INSTRUÇÕES
(1) Reescreve de forma mais breve o parágrafo do texto sobre a homilia do Corpo de Deus que começa por "Por outro lado, contou a história do frade". Mantém os factos principais.
(2) Responde às perguntas seguintes com base no texto sobre a homilia do Corpo de Deus:
(a) Que cargo é atribuído a Dom Manuel Clemente?
(b) Segundo o prelado, com que duas atitudes celebramos o mistério da Divina Eucaristia?
(c) Onde encontrou o frade as crianças?
(3) Prossegue o texto sobre a homilia do Corpo de Deus a partir da sua última frase.

TEXTO FORNECIDO

....

A razão de ser do título desta página de reflexão resulta de duas
observações que Dom Manuel Clemente, Cardeal Patriarca de Lisboa, evidenciou na
sua homilia da Solenidade do Santíssimo Corpo
e Sangue de Cristo, vulgarmente designada por Corpo de Deus.
Diz o
prelado lisbonense que celebramos o mistério da Divina Eucaristia com muita
gratidão e com grande sentido de responsabilidade.
Por outro
lado, contou a história do frade, que encontrou umas crianças junto a uma praia
e lhes perguntou se se comiam as gaivotas, ao que responderam prontamente que
“não”. Tendo-lhes perguntado porque não as comiam, responderam que sabiam a
peixe. Então, o frade perguntou-lhes se já tinham feito a primeira comunhão, ao
que responderam afirmativamente. E o bom do religioso interpelou-as: “Então vós sabeis a Jesus?”.

....

DADOS FORNECIDOS
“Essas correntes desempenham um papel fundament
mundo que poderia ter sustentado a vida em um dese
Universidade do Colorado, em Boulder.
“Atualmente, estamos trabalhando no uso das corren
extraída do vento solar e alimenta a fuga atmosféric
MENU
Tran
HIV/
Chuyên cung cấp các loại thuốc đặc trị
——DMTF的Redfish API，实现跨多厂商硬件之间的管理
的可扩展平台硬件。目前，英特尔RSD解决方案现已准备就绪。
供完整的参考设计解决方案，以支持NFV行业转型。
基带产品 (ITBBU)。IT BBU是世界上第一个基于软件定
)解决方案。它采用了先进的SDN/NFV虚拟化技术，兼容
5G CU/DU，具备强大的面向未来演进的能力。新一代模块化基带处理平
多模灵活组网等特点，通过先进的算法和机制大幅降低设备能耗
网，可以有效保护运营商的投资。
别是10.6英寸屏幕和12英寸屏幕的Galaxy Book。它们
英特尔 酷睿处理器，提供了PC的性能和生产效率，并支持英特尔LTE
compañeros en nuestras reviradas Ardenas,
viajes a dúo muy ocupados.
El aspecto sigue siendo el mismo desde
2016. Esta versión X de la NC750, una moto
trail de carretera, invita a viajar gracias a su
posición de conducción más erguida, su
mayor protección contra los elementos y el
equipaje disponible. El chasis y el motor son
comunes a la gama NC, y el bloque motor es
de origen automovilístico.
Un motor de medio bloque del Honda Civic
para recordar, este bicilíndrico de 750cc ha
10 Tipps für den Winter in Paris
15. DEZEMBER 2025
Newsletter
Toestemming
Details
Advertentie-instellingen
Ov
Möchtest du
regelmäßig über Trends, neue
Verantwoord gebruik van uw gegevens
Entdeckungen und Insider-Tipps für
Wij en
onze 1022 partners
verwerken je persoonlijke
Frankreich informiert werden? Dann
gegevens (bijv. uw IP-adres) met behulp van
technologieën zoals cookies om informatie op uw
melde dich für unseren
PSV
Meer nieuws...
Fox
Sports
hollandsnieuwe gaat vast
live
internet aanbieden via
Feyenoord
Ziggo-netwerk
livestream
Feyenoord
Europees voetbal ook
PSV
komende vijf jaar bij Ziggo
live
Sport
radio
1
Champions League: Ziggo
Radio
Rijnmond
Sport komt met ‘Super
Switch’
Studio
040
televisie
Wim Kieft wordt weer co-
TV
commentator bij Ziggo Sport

....

RESPOSTAS ESCRITAS
(1) O prelado contou que um frade encontrou crianças junto a uma praia e lhes perguntou se se comiam as gaivotas. Elas disseram que não, porque sabiam a peixe. Quando o frade soube que já tinham feito a primeira comunhão, perguntou-lhes: “Então vós sabeis a Jesus?”.

(2)
(a) Cardeal Patriarca de Lisboa.
(b) Com muita gratidão e com grande sentido de responsabilidade.
(c) Junto a uma praia.

(3)
***
Obviamente a
Igreja celebra jubilosamente esta Solenidade, relevando o facto da instituição
da Eucaristia, mistério da incomensurável caridade divina, pela qual o Senhor
Jesus Se dá em Corpo e sangue como alimento do viandante por este mundo sob as
espécies de pão e de vinho. De igual modo, constrói e robustece a comunidade
dos crentes tornando-os um só corpo vivificado pelo mesmo Espírito. E o Cardeal
Patriarca, com base nas fórmulas de epíclese (vd Anáfora II), frisa a ação do Espírito Santo sobre as oblatas ou
dons (“Santificai
estes dons, derramando sobre eles o vosso Espírito, de modo que se convertam,
para nós, no Corpo e Sangue de Nosso Senhor Jesus Cristo”) e nos crentes para que sejam capazes de edificar a
Igreja (“Humildemente
Vos suplicamos que, participando no Corpo e Sangue de Cristo, sejamos reunidos,
pelo Espírito Santo, num só corpo”).
Por isso,
celebramos com gratidão pelo dom do Espírito que nos faz percecionar o Corpo e
Sangue de Cristo como Jesus presente entre nós nas espécies de pão e de vinho,
dom gratuito de imensa caridade divina, companheiro e alimento e construtor da
Igreja seu corpo extenso e dinâmico. E, de igual modo, celebramos com a
responsabilidade de fazer com que a nossa vida saiba a Jesus no sentido do
nosso desenvolvimento espiritual tendo em conta a totalidade da nossa pessoa,
no sentido da edificação consolidada da Igreja com o nosso contributo e no
sentido da solidariedade para com os irmãos e irmãos, com prioridade para os
pobres, doentes e demais fragilizados ou mesmo descartados.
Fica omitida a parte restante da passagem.